*** Opening Data records ***
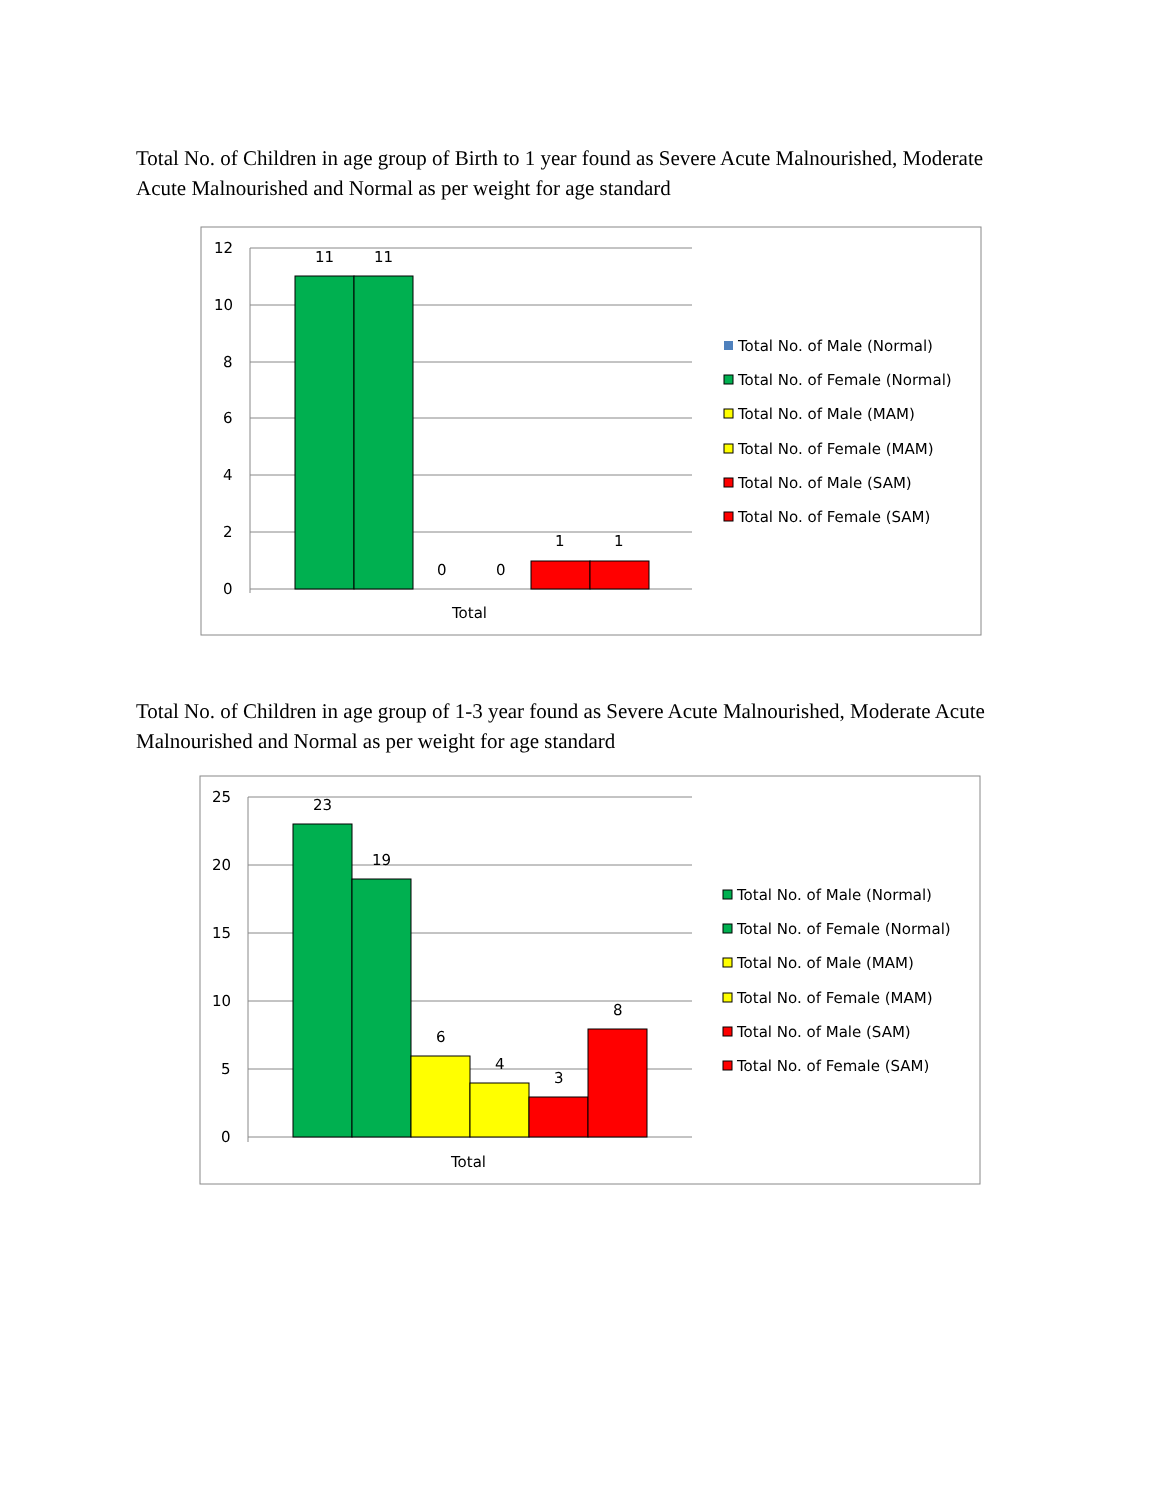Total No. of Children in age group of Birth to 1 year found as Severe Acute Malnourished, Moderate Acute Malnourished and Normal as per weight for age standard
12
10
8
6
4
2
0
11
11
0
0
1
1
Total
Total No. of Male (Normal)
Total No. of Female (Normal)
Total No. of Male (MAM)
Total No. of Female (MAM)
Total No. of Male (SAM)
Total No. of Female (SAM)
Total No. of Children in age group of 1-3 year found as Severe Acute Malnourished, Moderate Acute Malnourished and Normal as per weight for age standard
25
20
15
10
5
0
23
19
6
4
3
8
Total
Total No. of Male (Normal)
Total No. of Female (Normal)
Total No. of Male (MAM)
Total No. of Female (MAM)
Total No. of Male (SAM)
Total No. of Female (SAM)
*** Closing Data records ***
▶ [Exercise instructions]:
Recopy the full listing exactly, passing over any picture.

▶ [Response to the task]:
Total No. of Children in age group of Birth to 1 year found as Severe Acute Malnourished, Moderate Acute Malnourished and Normal as per weight for age standard
12
10
8
6
4
2
0
11
11
0
0
1
1
Total
Total No. of Male (Normal)
Total No. of Female (Normal)
Total No. of Male (MAM)
Total No. of Female (MAM)
Total No. of Male (SAM)
Total No. of Female (SAM)
Total No. of Children in age group of 1-3 year found as Severe Acute Malnourished, Moderate Acute Malnourished and Normal as per weight for age standard
25
20
15
10
5
0
23
19
6
4
3
8
Total
Total No. of Male (Normal)
Total No. of Female (Normal)
Total No. of Male (MAM)
Total No. of Female (MAM)
Total No. of Male (SAM)
Total No. of Female (SAM)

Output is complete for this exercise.